In summary, this is the first preliminary validation to assess the health behaviors of senior high school students. We found the Health Behavior Scale to be reliable as a valid preliminary measure of health behaviors in this sample. It can also provide a good assessment of the health behaviors of late adolescents and serve as a basis for physical education teachers to better cultivate the core literacy of physical education subjects. Moreover, the scale is based on the national curriculum standards.

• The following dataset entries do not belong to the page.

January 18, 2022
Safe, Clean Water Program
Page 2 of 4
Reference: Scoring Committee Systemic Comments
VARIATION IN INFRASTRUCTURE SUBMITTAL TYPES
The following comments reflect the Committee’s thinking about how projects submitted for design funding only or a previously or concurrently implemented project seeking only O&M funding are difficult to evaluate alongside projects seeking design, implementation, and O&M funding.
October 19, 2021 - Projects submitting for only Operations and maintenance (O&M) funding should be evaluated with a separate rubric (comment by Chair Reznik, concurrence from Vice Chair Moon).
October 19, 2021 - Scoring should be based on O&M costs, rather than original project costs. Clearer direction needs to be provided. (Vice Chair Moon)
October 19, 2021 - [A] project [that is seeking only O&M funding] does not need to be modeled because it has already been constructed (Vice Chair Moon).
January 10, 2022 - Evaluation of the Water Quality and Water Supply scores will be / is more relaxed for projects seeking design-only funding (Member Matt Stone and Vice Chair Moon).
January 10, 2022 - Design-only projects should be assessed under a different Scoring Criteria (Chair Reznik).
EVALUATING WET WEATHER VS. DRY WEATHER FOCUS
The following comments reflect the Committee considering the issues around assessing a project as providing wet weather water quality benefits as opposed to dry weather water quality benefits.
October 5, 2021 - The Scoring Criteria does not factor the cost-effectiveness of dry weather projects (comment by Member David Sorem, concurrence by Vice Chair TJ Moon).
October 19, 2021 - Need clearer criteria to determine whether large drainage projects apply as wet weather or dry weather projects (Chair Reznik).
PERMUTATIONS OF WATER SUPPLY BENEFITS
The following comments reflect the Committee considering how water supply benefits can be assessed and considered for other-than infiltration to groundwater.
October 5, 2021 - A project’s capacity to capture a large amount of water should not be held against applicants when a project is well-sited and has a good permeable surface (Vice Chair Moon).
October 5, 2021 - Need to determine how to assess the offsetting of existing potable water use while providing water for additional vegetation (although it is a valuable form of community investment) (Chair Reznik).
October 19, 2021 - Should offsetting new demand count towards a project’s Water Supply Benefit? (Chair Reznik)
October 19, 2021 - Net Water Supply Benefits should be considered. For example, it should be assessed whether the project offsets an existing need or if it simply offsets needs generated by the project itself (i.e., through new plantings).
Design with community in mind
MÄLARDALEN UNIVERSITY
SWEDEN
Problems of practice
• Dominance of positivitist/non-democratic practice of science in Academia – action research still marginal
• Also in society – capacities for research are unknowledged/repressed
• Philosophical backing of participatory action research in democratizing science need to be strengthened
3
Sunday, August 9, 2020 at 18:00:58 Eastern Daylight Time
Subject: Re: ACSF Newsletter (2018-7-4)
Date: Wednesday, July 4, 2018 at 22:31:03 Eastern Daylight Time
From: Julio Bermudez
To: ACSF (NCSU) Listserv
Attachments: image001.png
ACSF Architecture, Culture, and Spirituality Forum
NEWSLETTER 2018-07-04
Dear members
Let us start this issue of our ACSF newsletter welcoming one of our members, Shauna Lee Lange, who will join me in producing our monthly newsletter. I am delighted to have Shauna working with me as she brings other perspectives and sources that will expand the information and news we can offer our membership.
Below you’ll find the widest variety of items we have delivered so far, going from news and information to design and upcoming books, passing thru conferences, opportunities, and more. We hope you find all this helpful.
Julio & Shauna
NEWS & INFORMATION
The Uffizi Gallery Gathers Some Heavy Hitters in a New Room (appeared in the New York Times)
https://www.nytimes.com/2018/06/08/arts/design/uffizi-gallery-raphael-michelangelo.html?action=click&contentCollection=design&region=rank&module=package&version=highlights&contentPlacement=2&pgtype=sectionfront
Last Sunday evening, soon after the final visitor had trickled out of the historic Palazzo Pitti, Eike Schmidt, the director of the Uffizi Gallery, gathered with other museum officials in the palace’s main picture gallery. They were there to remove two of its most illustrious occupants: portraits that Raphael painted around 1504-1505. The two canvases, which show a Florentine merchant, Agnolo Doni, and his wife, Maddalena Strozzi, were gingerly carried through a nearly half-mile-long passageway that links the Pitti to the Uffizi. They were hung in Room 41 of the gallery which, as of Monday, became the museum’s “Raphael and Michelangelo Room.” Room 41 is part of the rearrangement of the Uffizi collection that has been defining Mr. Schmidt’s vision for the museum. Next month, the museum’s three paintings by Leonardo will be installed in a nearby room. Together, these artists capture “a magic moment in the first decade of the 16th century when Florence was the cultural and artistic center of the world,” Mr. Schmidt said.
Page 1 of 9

Limitations and areas of future research

There are several study limitations to address. First, although we had an adequate sample size, as confirmed by the KMO and Bartlett’s test results, our sample was recruited from a single city, Shanghai. This may limit its generalizability to the national scale, particularly in the western rural area. And the definition of health behavior is based on the Chinese policy environment and cultural background. This could limit the applicability of this scale to other cultures and countries. Second, primary and middle school students and senior three students were excluded from this study. Future research is required that broadens the assessment of the scale’s validity to early adolescents and youth. Third, the health behavior scale showed consistent factor structure, high internal consistency, good validity, and high test–retest reliability. However, we did not assess criterion validity. Fourth, we only discussed and analyzed the interview results without coding the interview results and using a qualitative research approach to analyze them, which is a limitation. Seven physical education subject specialists and four senior high school physical education teachers only evaluated the content of the scale and did not fill in the expert questionnaire. There was no formal expert questionnaire data, so CVI and CVR could not be calculated. Fifth, we only measured the adolescent comprehension of health behavior (Q18: “I know depression is a negative emotion”) and did not measure the actual health behavior problems experienced by adolescents. We did not evaluate the extent of depression and anxiety in adolescents. Future research will draw on international studies to investigate the health behavior of Chinese adolescents and research the time, frequency, and duration of health behaviors. At the same time, a longitudinal study will deeply analyze Chinese adolescents’ health trends.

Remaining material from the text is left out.